(EXCERTO DA PÁGINA):
Diário do Alentejo

Os campos do Baixo Alentejo na década de 1950 revisitados

09 de agosto 2019 - 12:00

A exposição “Os Campos do Baixo Alentejo da década de 1950”, organizada pelo Museu da Ruralidade, do município de Castro Verde, já foi inaugurada em Entradas, no espaço do Pavilhão de Reservas daquele museu. A exposição tem a coordenação científica de Constantino Piçarra, investigador do Instituto de História Contemporânea da Universidade Nova de Lisboa.

 

Texto Carlos Lopes Pereira

Os museus “são lugares de memória, competindo-lhes socializá-las não só sob a forma de divulgação dos respetivos acervos, mas também, e sobretudo, produzindo conhecimento sobre as temáticas que tratam, pois só este caminho poderá levar à compreensão do passado que os museus encerram”, explica Constantino Piçarra. E defende que “mais importante do que recordar o passado, é compreendê-lo”.

É, pois, com este duplo objetivo que o Museu da Ruralidade organiza a exposição. Pretende mostrar um conjunto de peças relacionadas com as atividades agrícolas do Baixo Alentejo da década de 1950 e traçar um quadro explicativo da agricultura e da sociedade rural deste período em três áreas: estrutura fundiária, modos de produção e condições de vida dos trabalhadores do campo.

A exposição visa ainda um terceiro objetivo, que é dar a conhecer o Pavilhão de Reservas do Museu da Ruralidade, espaço que ficou concluído neste ano de 2019 e que é um equipamento fundamental para a guarda e recuperação das diferentes peças que constituem o acervo do museu, que tem como temática a sociedade rural do Baixo Alentejo e como período cronológico o tempo que vai de finais do século XIX até aos anos 70 do século XX.

 

O “Diário do Alentejo” colocou a Constantino Piçarra seis questões sobre os campos do Baixo Alentejo na década de 1950, o tema da exposição.

(TAREFAS DO EXERCÍCIO):
A - Segundo Constantino Piçarra no artigo sobre a exposição, por que razão os museus devem, sobretudo, produzir conhecimento sobre as temáticas que tratam? Responda em uma a três frases.
B - Transcreva do artigo sobre a exposição o trecho que começa nas palavras "É, pois, com" e termina logo depois de "do século XX.".
A listagem não é usada nesta parte do exercício.

(DADOS APRESENTADOS):

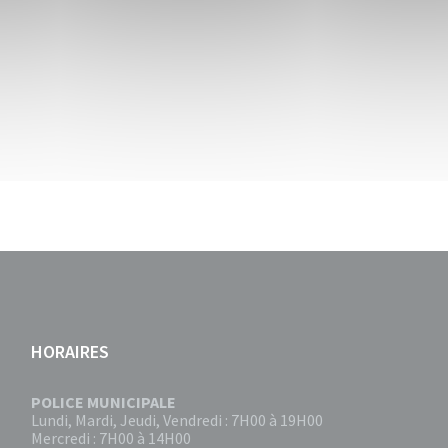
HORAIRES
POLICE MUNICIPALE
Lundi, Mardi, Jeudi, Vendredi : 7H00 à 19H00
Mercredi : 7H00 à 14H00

* * *

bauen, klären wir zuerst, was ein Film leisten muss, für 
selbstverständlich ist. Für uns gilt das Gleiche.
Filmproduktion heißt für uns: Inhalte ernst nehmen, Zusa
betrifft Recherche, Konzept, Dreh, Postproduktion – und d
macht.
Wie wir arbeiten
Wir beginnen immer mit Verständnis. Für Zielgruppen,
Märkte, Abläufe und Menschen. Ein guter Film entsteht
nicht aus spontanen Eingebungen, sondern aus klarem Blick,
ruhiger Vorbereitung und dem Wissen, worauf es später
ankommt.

(RESPOSTAS DO EXERCÍCIO):
A - Porque só esse caminho pode levar à compreensão do passado que os museus encerram. Para ele, mais importante do que recordar o passado é compreendê-lo.

B -
É, pois, com este duplo objetivo que o Museu da Ruralidade organiza a exposição. Pretende mostrar um conjunto de peças relacionadas com as atividades agrícolas do Baixo Alentejo da década de 1950 e traçar um quadro explicativo da agricultura e da sociedade rural deste período em três áreas: estrutura fundiária, modos de produção e condições de vida dos trabalhadores do campo.

A exposição visa ainda um terceiro objetivo, que é dar a conhecer o Pavilhão de Reservas do Museu da Ruralidade, espaço que ficou concluído neste ano de 2019 e que é um equipamento fundamental para a guarda e recuperação das diferentes peças que constituem o acervo do museu, que tem como temática a sociedade rural do Baixo Alentejo e como período cronológico o tempo que vai de finais do século XIX até aos anos 70 do século XX.